How does Philip Larkin’s gloom retain such power to disturb? His bleakest verses have the quality of direct address, as if a poetical Eeyore were protesting directly into our ear. ‘Aubade’, his haunting night-time meditation on the terrors of death and dying, focuses on ‘the sure extinction that we travel to/ And shall be lost in always’ and offers no consolation. His ‘Next Please’ makes grim fun out of our habit of hope, pictured as a ship we expect to greet us with its full cargo of rewards. But of course ‘Only one ship is seeking us, a black-/Sailed unfamiliar….’ He saw religious faith as a form of self-deception. Moreover, his ‘The Old Fools’ mercilessly depicts senility.

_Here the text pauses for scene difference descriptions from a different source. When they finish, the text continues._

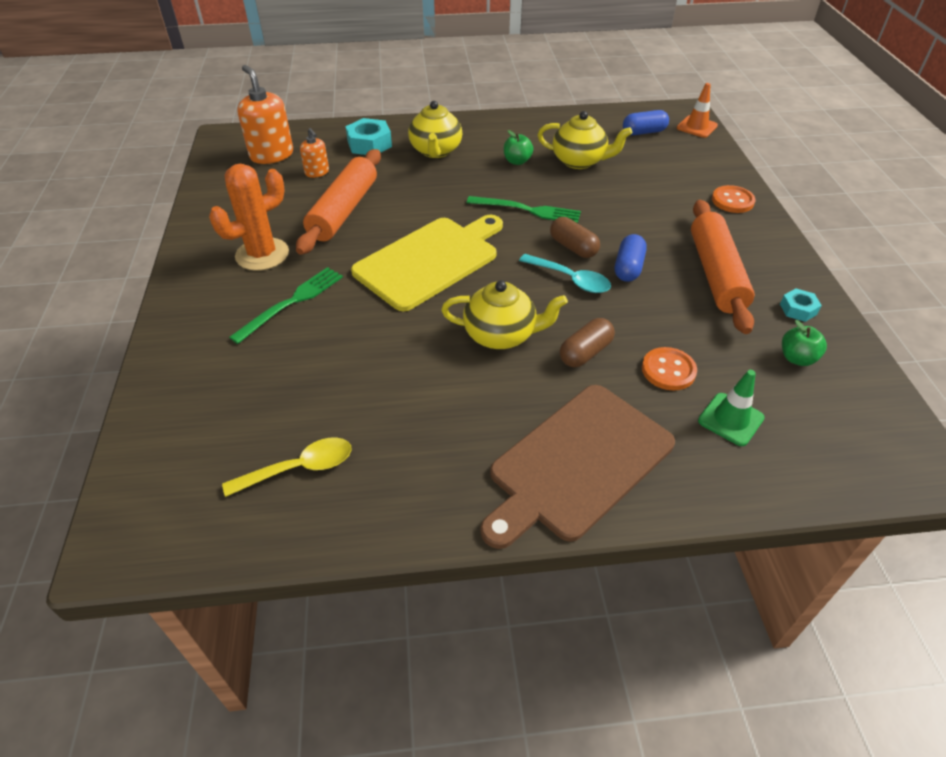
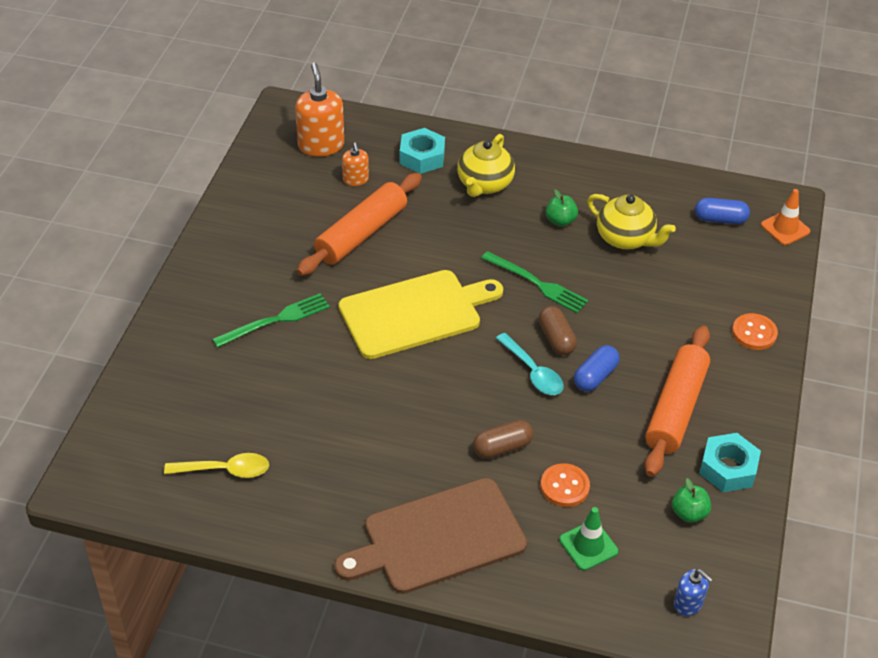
camera: 20 degrees right, 0 degrees up
(262, 254) = (269, 262): orange cactus -> none
(501, 335) = (439, 408): yellow teapot -> none
(798, 309) = (728, 468): turquoise nut -> turquoise nut, size x1.72
(864, 444) = (688, 603): none -> blue soap dispenser

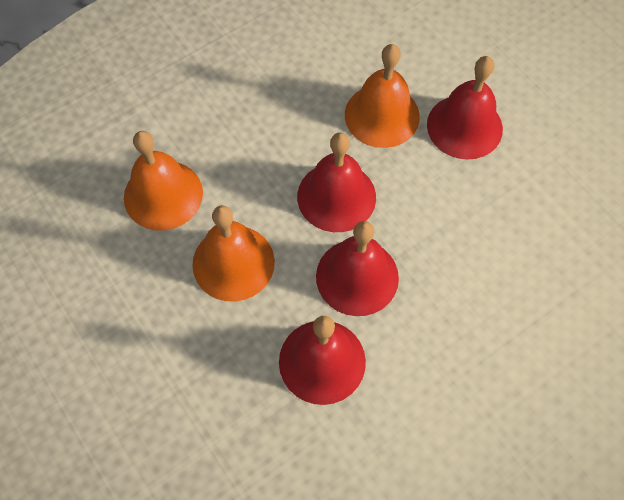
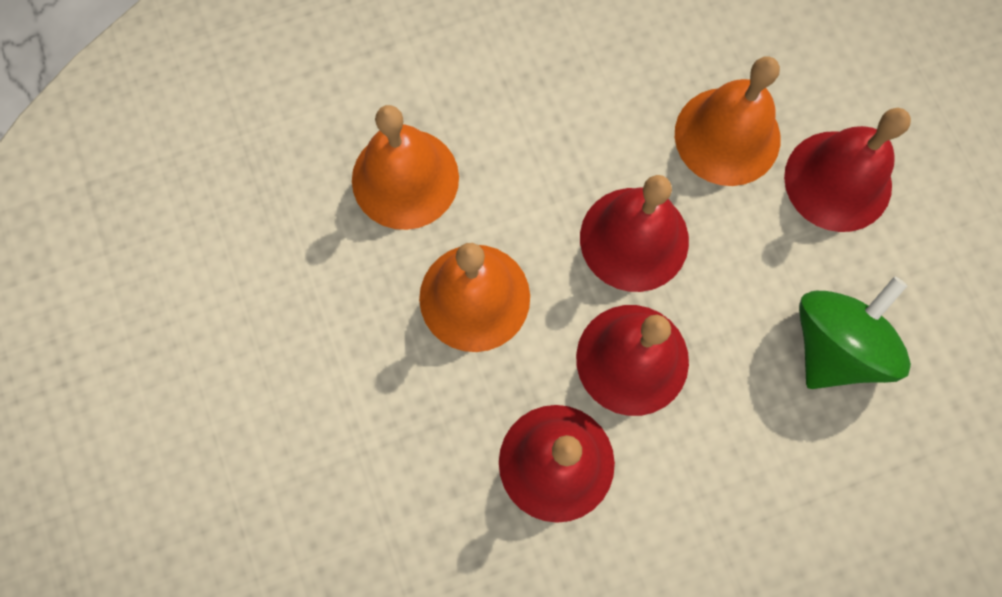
camera: 15 degrees right, 10 degrees up
(494, 232) = (835, 345): none -> green spinning top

In 1991 the Observer attacked Larkin for his pessimism. We don’t expect things always to turn out well for Thomas Hardy’s characters, or Samuel Beckett’s, or for that matter Sophocles’ … and yet it would be surprising to see any of these writers featuring as an Observer ‘villain’. Larkin once commented that deprivation was to him what daffodils were to Wordsworth. Deprivation always cheered him up: it signalled new poetic discoveries.
Probably Larkin’s desolation distresses for other reasons. In his 1993 official biography, Andrew Motion helped paint Larkin as a sterile, loveless, nationalist, racist, woman-hating bigot. Larkin’s father, we learnt, had been a Nazi sympathiser who attended Nuremberg rallies and cherished in the family home a small statue of Hitler giving the Sieg Heil salute. Such toxic detail shed a baneful light. You felt you had to apologise for the frailties of the man before celebrating the felicities of the verse. After Motion’s book came out, teaching Larkin to undergraduates, I feared for his place in the canon.
Yet, as James Booth starts his superb new biography by saying, it would be weird if a writer whose poetry can be so humane and moving were secretly merely a horrible and emotionless shit.